TASK TO COMPLETE:
The records below must be transcribed exactly. Do not include the pictures.

⁂

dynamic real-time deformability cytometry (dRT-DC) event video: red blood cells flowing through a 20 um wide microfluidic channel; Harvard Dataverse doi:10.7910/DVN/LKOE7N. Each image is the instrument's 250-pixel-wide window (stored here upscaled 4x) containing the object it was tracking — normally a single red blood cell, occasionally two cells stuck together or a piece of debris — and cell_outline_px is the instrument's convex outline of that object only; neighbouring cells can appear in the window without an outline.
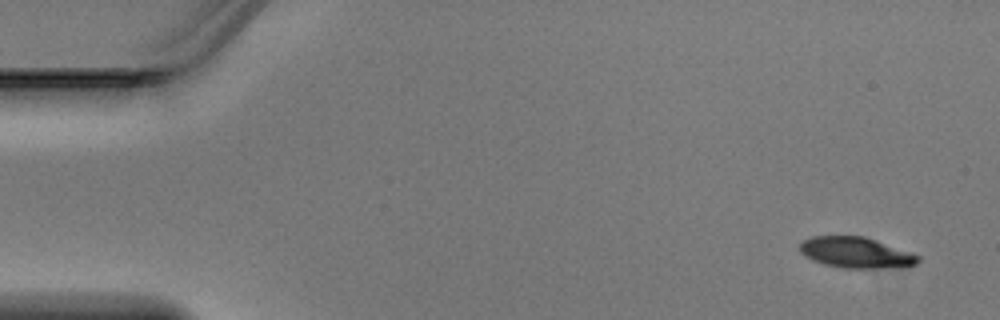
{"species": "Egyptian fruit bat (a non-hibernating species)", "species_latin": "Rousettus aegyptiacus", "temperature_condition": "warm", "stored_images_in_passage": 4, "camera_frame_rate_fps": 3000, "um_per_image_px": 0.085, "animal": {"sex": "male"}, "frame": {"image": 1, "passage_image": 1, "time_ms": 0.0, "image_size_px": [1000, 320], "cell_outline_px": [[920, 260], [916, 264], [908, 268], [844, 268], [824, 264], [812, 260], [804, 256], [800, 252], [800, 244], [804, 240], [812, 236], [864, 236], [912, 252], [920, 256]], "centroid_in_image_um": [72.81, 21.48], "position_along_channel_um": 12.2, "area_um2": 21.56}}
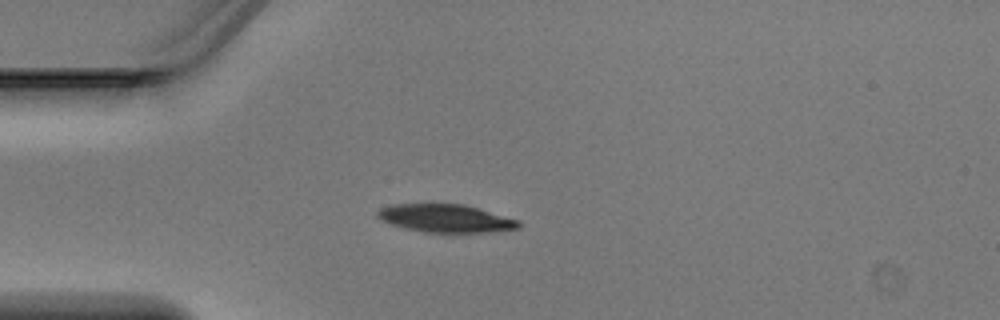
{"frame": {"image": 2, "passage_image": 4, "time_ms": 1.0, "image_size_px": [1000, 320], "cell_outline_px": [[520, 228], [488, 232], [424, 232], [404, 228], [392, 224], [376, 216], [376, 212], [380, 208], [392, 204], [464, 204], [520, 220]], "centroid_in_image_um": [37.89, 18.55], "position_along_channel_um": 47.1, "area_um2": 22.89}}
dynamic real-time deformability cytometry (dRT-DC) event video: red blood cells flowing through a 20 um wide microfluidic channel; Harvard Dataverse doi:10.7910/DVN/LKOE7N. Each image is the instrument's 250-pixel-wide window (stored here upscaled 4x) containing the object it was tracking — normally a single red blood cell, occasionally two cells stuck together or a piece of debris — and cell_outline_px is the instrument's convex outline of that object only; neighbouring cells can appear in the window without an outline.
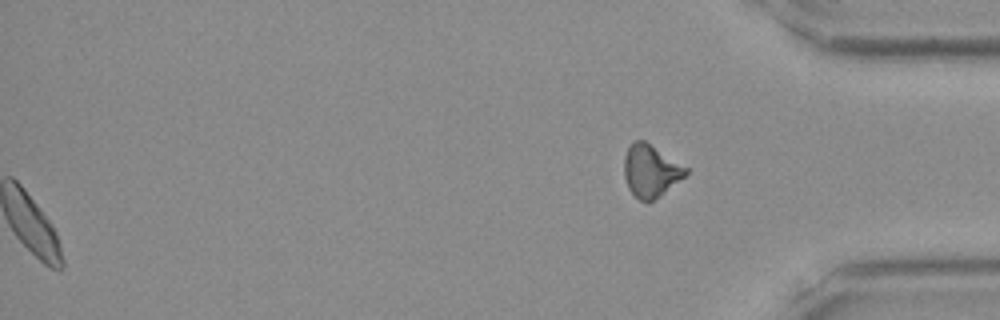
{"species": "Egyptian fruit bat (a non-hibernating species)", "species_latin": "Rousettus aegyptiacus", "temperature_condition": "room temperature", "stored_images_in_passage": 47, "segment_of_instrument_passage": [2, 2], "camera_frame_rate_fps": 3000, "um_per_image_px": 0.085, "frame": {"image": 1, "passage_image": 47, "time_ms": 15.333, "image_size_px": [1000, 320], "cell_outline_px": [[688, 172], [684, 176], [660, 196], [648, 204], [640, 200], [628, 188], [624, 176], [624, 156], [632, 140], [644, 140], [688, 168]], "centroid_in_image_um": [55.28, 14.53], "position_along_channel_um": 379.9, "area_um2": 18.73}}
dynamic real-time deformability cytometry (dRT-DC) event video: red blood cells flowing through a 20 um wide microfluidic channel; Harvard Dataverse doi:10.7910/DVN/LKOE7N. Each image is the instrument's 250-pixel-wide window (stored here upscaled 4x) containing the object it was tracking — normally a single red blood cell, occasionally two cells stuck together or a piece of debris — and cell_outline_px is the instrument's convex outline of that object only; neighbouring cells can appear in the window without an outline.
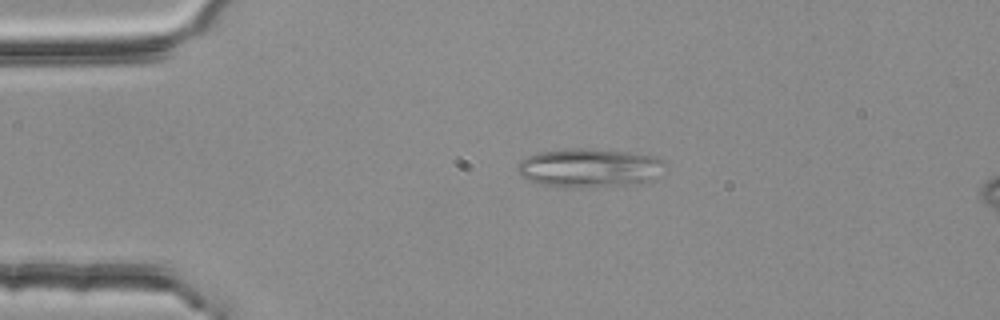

⁂

CORRECT RESULT:
dynamic real-time deformability cytometry (dRT-DC) event video: red blood cells flowing through a 20 um wide microfluidic channel; Harvard Dataverse doi:10.7910/DVN/LKOE7N. Each image is the instrument's 250-pixel-wide window (stored here upscaled 4x) containing the object it was tracking — normally a single red blood cell, occasionally two cells stuck together or a piece of debris — and cell_outline_px is the instrument's convex outline of that object only; neighbouring cells can appear in the window without an outline.
{"species": "Egyptian fruit bat (a non-hibernating species)", "species_latin": "Rousettus aegyptiacus", "temperature_condition": "warm", "stored_images_in_passage": 4, "camera_frame_rate_fps": 3000, "um_per_image_px": 0.085, "animal": {"sex": "male"}, "frame": {"image": 1, "passage_image": 1, "time_ms": 0.0, "image_size_px": [1000, 320], "cell_outline_px": [[920, 260], [916, 264], [908, 268], [844, 268], [824, 264], [812, 260], [804, 256], [800, 252], [800, 244], [804, 240], [812, 236], [864, 236], [912, 252], [920, 256]], "centroid_in_image_um": [72.81, 21.48], "position_along_channel_um": 12.2, "area_um2": 21.56}}
{"frame": {"image": 2, "passage_image": 4, "time_ms": 1.0, "image_size_px": [1000, 320], "cell_outline_px": [[520, 228], [488, 232], [424, 232], [404, 228], [392, 224], [376, 216], [376, 212], [380, 208], [392, 204], [464, 204], [520, 220]], "centroid_in_image_um": [37.89, 18.55], "position_along_channel_um": 47.1, "area_um2": 22.89}}
dynamic real-time deformability cytometry (dRT-DC) event video: red blood cells flowing through a 20 um wide microfluidic channel; Harvard Dataverse doi:10.7910/DVN/LKOE7N. Each image is the instrument's 250-pixel-wide window (stored here upscaled 4x) containing the object it was tracking — normally a single red blood cell, occasionally two cells stuck together or a piece of debris — and cell_outline_px is the instrument's convex outline of that object only; neighbouring cells can appear in the window without an outline.
{"species": "Egyptian fruit bat (a non-hibernating species)", "species_latin": "Rousettus aegyptiacus", "temperature_condition": "room temperature", "stored_images_in_passage": 47, "segment_of_instrument_passage": [2, 2], "camera_frame_rate_fps": 3000, "um_per_image_px": 0.085, "frame": {"image": 1, "passage_image": 47, "time_ms": 15.333, "image_size_px": [1000, 320], "cell_outline_px": [[688, 172], [684, 176], [660, 196], [648, 204], [640, 200], [628, 188], [624, 176], [624, 156], [632, 140], [644, 140], [688, 168]], "centroid_in_image_um": [55.28, 14.53], "position_along_channel_um": 379.9, "area_um2": 18.73}}
dynamic real-time deformability cytometry (dRT-DC) event video: red blood cells flowing through a 20 um wide microfluidic channel; Harvard Dataverse doi:10.7910/DVN/LKOE7N. Each image is the instrument's 250-pixel-wide window (stored here upscaled 4x) containing the object it was tracking — normally a single red blood cell, occasionally two cells stuck together or a piece of debris — and cell_outline_px is the instrument's convex outline of that object only; neighbouring cells can appear in the window without an outline.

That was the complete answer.